I think the answer to that question really depends on what breed your chickens are and how well you care for them. In my opinion, production breeds (think Leghorns and such) seem to burn out faster then dual purpose/heritage breeds. For example, my friend keeps white leghorns, she replaces them every 2 years like clockwork because their production slows down. My Chentechlers are a dual purpose/heritage breed, I have one hen that's 6 or 7 years old and she still gives me a couple of (ugly, wrinkled) eggs a week if the weather suits her. That's the way I look at it at least. Good luck!
Hens are born with all the eggs they'll ever lay. Some breeds have been bred for egg production and are genetically programmed to be "egg-laying machines", laying an egg almost every day for months at a time. The heritage breeds on the other hand might only lay 3-4 eggs a week at their peak. Neither is born with more eggs than the other - but the production bird will lay all of her eggs in a much shorter time than the heritage bird.
Add in other factors - like whether you have lights on them over the winter to encourage them to keep laying, or let them take a natural hiatus over the winter months - and that will make a difference too.
I have a 3-year-old who still lays 2-3 eggs a week. She does a major molt every Fall and stops laying for a good 8 weeks, which has enabled her to keep laying longer than if she had continued to lay during those times.
As for how long they live.....I've heard they can live 12-15 years. In reality though, because almost everything predates on chickens - from domestic dogs to bears, raptors to snakes - few live that long.
I agree with the other posters--breed has a lot to do with it. I don't agree with swapping out hens when the production slows though, as my hens produce less but noticeably larger eggs, so I tend to get as many pounds of egg per bird per year even after they are 3 or 4 or 5.

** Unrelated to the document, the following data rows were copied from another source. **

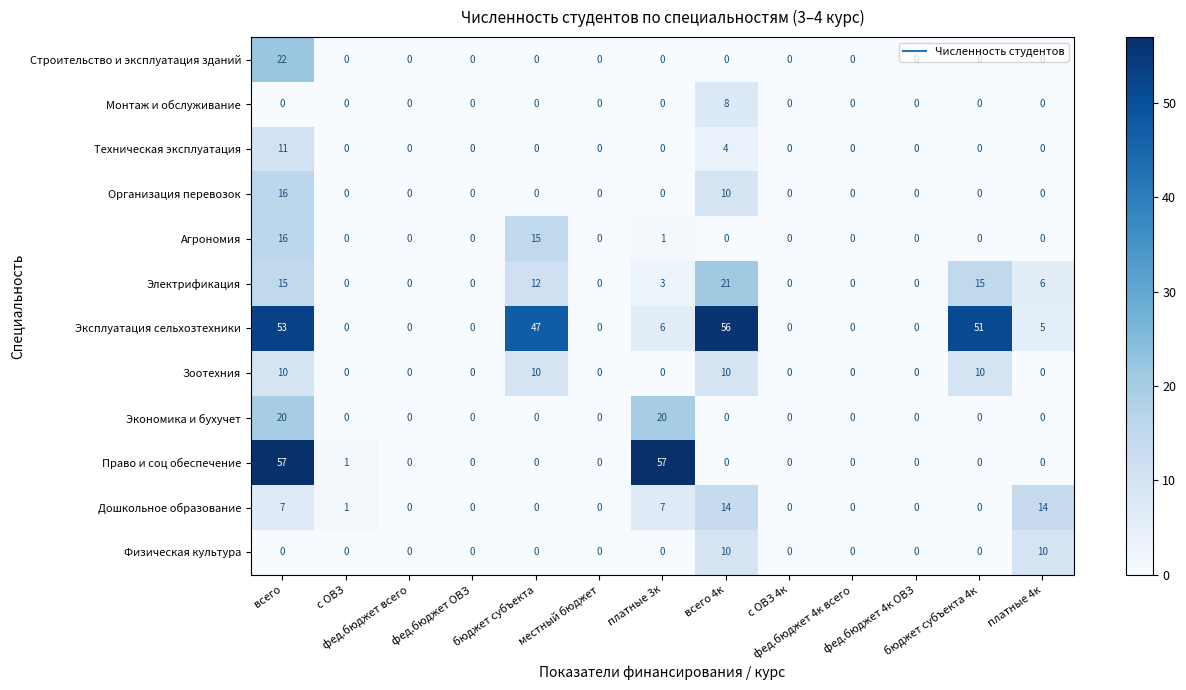

Which series has the widest spread of values?

Право и соц обеспечение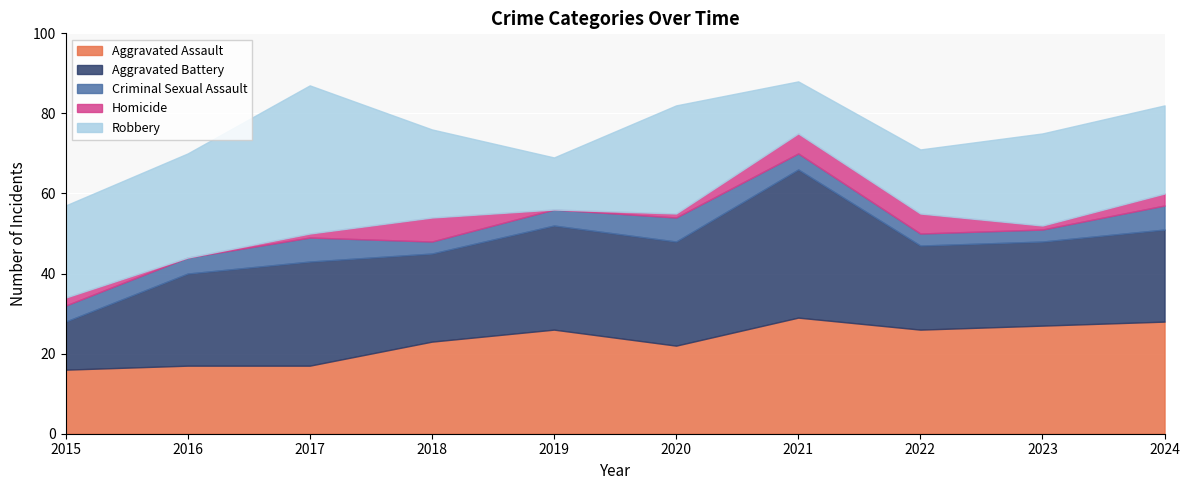

At how many categories does at least one series exceed 2?

10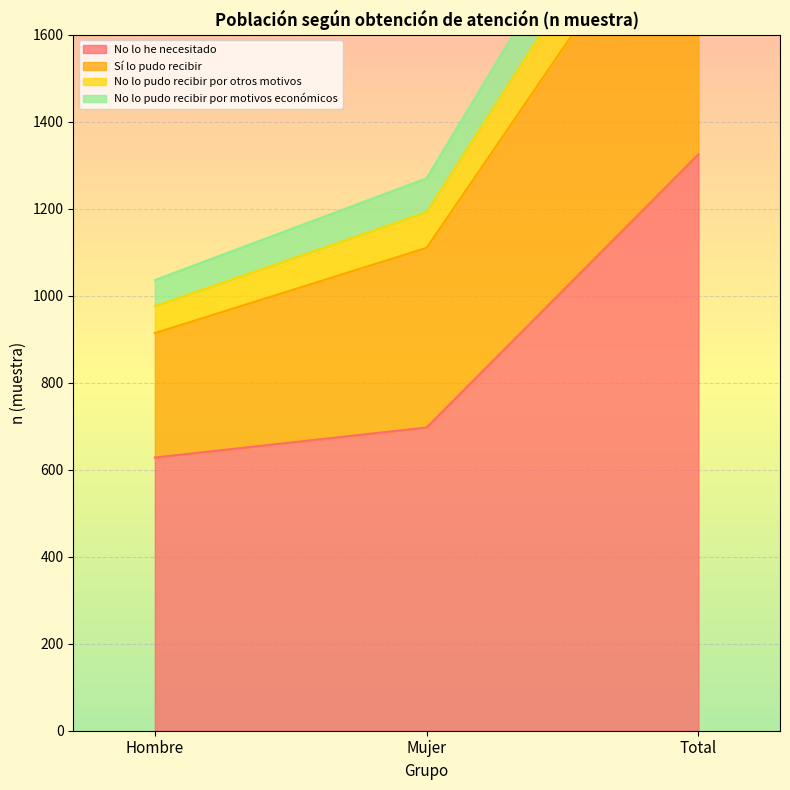

What is the average value of the No lo pudo recibir por otros motivos series?

1445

Just wanted to add that I have a big New Hampshire hen that's 10 this year and was giving me a big brown egg every few day just a few months ago. She quit laying to go broody--but instead of sitting on eggs, she decided to mother the 50 chicks I brought home from the feed store. She might start laying after her motherhood duties are over...she's in good health still, thrashes a 3 year old hen that bullies the chicks at the feed trough, and even gets in my german shepherds face as he walks with me in the henyard, just to let him know not to mess with her babies.
I imagine my Big Red is the exception to the rule, and that most will not lay as long, but they can really surprise you.
Thanks so much, I have learned so much in such a short time. My Eldest is a mostly white with some orange tinges and I was told she was a Rhode Island Red, I have one more with more orange/red and 2 Barred Rock. Everyone but my eldest lays 1 egg a day usually. They all free range throughout the day and coop us at night.
I have had the egg qualitity also decrease as they age. I like thick whites for fried eggs. I have read on here that there are some birds that live long lives, but I think it sets you up for disappointment. If you bought your birds at a feed store, I would think a reasonable age is 3 years old. I have had a lot of birds die around 3-4 years, but I have lost a lot of birds to predators too.
To me, anything beyond 3 is bonus. I an not religious about moving them out at 2 or 3 years, but I add a few, and loose a few each year.